Leading integrator warns that a system is only as strong as the process, policy and procedure behind it

Businesses are at risk of focusing on the latest security technologies, without giving proper thought to the process, policy and procedures they need to support them according to Evolution, the leading integrated Fire & Security systems business.

Brendan McGarrity, Head of Risk & Design at Evolution, argues that new and developing technologies such as biometrics, facial recognition and Automatic Number Plate Recognition (ANPR) are only as useful, and effective, as the policies , processes and procedures that stand behind them: “This is where some businesses are potentially falling down,” he says.

“With ANPR, for example, the captured image of the vehicle’s number plate on its own does not contain any personally identifiable data. However, once the license plate is checked with the data held at the DVLA, then the ‘status’ of that data changes.

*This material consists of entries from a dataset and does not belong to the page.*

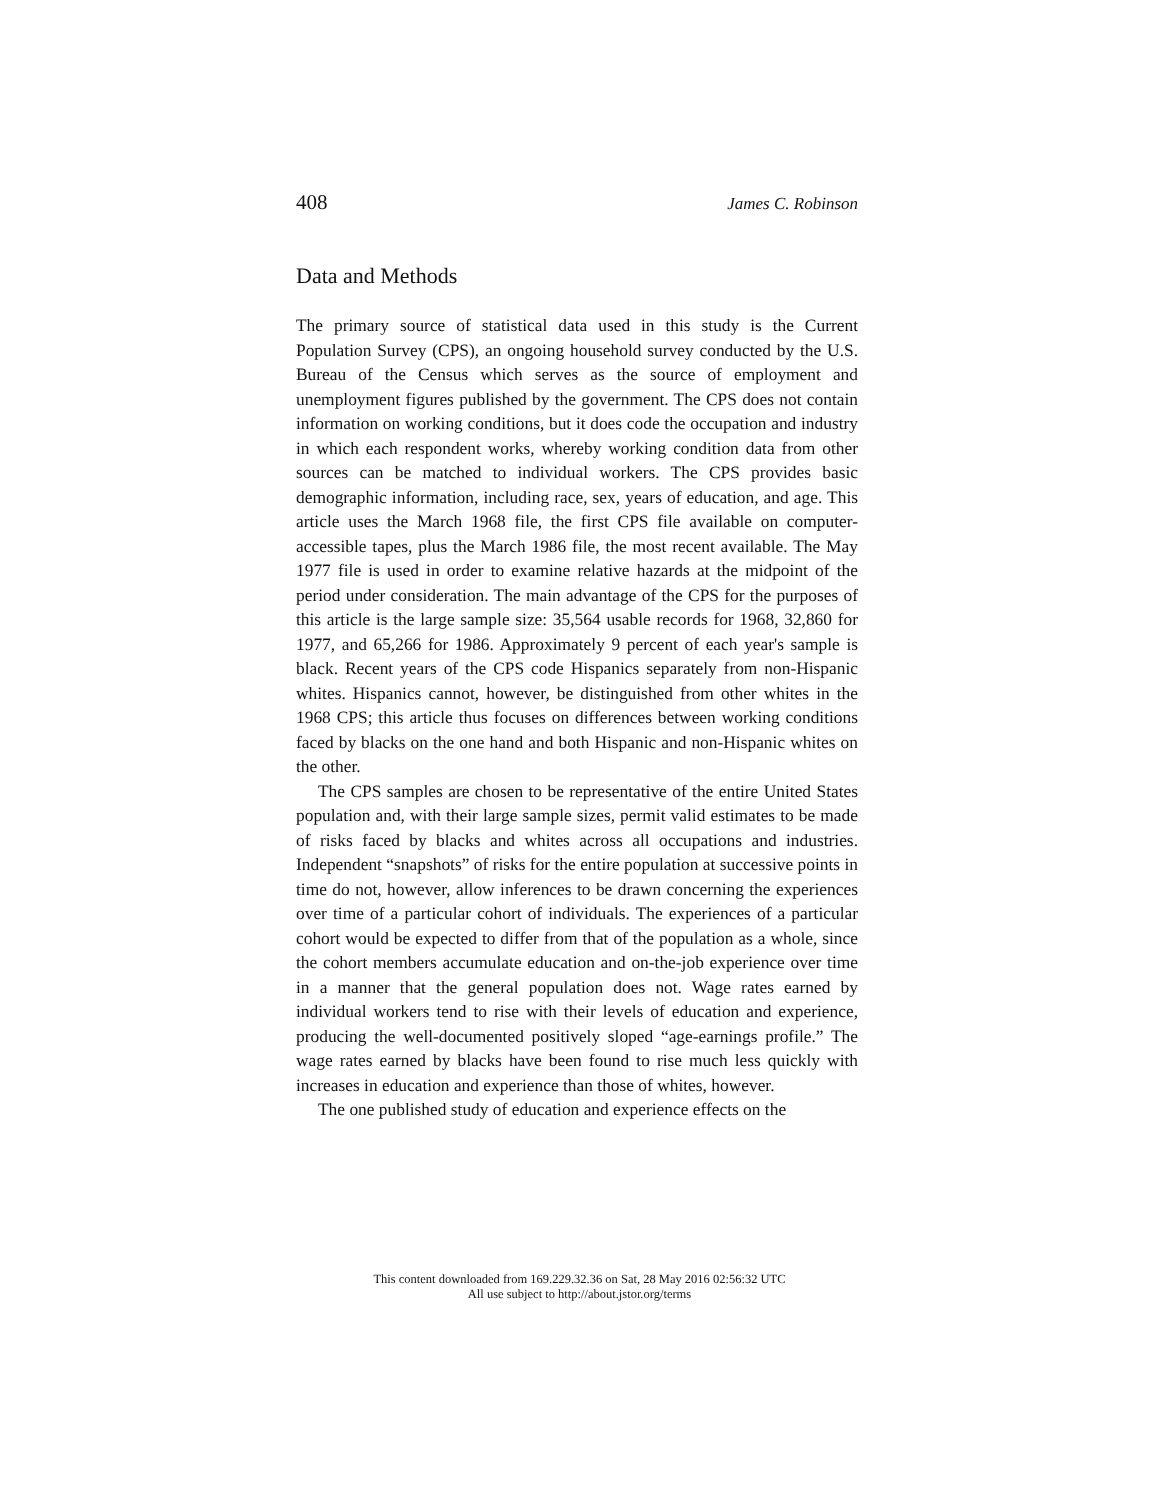408 James C. Robinson
Data and Methods
The primary source of statistical data used in this study is the Current Population Survey (CPS), an ongoing household survey conducted by the U.S. Bureau of the Census which serves as the source of employment and unemployment figures published by the government. The CPS does not contain information on working conditions, but it does code the occupation and industry in which each respondent works, whereby working condition data from other sources can be matched to individual workers. The CPS provides basic demographic information, including race, sex, years of education, and age. This article uses the March 1968 file, the first CPS file available on computer-accessible tapes, plus the March 1986 file, the most recent available. The May 1977 file is used in order to examine relative hazards at the midpoint of the period under consideration. The main advantage of the CPS for the purposes of this article is the large sample size: 35,564 usable records for 1968, 32,860 for 1977, and 65,266 for 1986. Approximately 9 percent of each year's sample is black. Recent years of the CPS code Hispanics separately from non-Hispanic whites. Hispanics cannot, however, be distinguished from other whites in the 1968 CPS; this article thus focuses on differences between working conditions faced by blacks on the one hand and both Hispanic and non-Hispanic whites on the other.
The CPS samples are chosen to be representative of the entire United States population and, with their large sample sizes, permit valid estimates to be made of risks faced by blacks and whites across all occupations and industries. Independent “snapshots” of risks for the entire population at successive points in time do not, however, allow inferences to be drawn concerning the experiences over time of a particular cohort of individuals. The experiences of a particular cohort would be expected to differ from that of the population as a whole, since the cohort members accumulate education and on-the-job experience over time in a manner that the general population does not. Wage rates earned by individual workers tend to rise with their levels of education and experience, producing the well-documented positively sloped “age-earnings profile.” The wage rates earned by blacks have been found to rise much less quickly with increases in education and experience than those of whites, however.
The one published study of education and experience effects on the
This content downloaded from 169.229.32.36 on Sat, 28 May 2016 02:56:32 UTC
All use subject to http://about.jstor.org/terms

It now enters a realm where the recently-introduced General Data Protection Regulation (GDPR) comes into play, and all of the challenges that brings.”

Brendan describes a similar scenario with facial recognition: “While it captures the image of a ‘living person’ and not an inanimate object, a policy, process and procedure remains a requirement in order to measure and manage the potential impact on privacy and – by definition – to support a compliant operation.”

Part of the challenge, Brendan says, is that whilst most firms are conversant with relevant safety regulations, and have the appropriate systems installed, it is easy for the integrity of those systems to be compromised: “Take fire,” he says. “We know the correct systems and equipment to install; we know they need to be well maintained and compliant with relevant Standards; we know the importance of an escape plan. But as soon as someone props open a fire door with an extinguisher, the integrity of the system collapses.

“The point is that you can have the best, most expensive system in the world, that delivers the highest levels of sophistication and modern thinking, but none of it is even worth the cost of the packaging if it does not have the correct policy, process and procedure in place to support and manage it.”

Brendan says that systems need to be adapted as a business changes – whether that’s security, HR, payroll or procurement: “Your people are your biggest strength – or your greatest weakness – depending on how you engage with them,” he concludes.